Starting in sixth grade, she drew portraits of every teacher she had in class over the years and gave them to the teachers as gifts. That’s 64 portraits in all.
They’re “fantastic,” said Frank Matonis, Jablonowski’s AP calculus teacher and treasurer of the Johnson City Teachers Association, after he received his portrait.
“As a teacher you work to give students everything you can. When a student does something like this and gives back, it’s really a great feeling,” he said.
Jablonowski began drawing the portraits to mark Teacher Appreciation Day because she wanted to give her teachers something personal. She created a poster with portraits of all the teachers and covered the poster with wrapping paper.
Jablonowski then had the teachers tear off the wrapping piece by piece. Seeing their reactions made the work worthwhile, so she stayed with the initiative through middle school and high school.
“It kind of felt like a tradition,” she said. “I wanted to keep doing it because I felt they deserved the pictures.”
Jablonowski’s love of art began with filling in coloring books at age 7. She transitioned from coloring books to freehand drawing and took private art lessons as well as school classes.
Her teacher portraits evolved over the years as she matured as an artist. She drew some of the portraits with colored pencils, blending the colors together. Other more recent ones are black-and-white drawings. Jablonowski’s goal was to get every detail of a face correct so that the portraits are instantly recognizable.
“She did the impossible.

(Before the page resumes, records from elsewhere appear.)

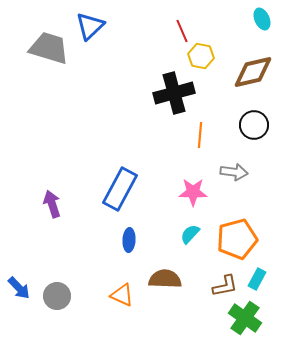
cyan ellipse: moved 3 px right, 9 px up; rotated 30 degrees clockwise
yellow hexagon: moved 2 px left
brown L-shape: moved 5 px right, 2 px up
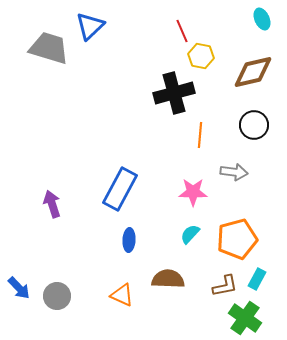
brown semicircle: moved 3 px right
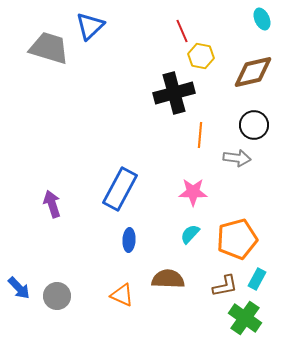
gray arrow: moved 3 px right, 14 px up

She made me look good,” Matonis said, with a laugh.
Keeping up the tradition wasn’t always easy, Jablonowski acknowledged. She had to fit the work into a busy schedule that included competing on the high school’s cheerleading team and working as an intern in a kindergarten classroom for the Youth Apprenticeship Program.
Mark Buza, president of the Johnson City TA, called Jablonowski’s art project “a great honor” for teachers in the district. “She’s been faithful in doing this,” he added. “It’s a testimony to her character.”
Jablonowski plans to attend Kutztown University in Pennsylvania in the fall, majoring in secondary education.
Her goal is to become a math teacher. That would be carrying on another tradition. Her grandmother taught at Johnson City High School. Her father teaches English at a local Catholic school.
She intends to keep doing art in her free time. She believes the teacher portraits are something invaluable she’s leaving behind after high school graduation. “I felt like I left a legacy,” she said.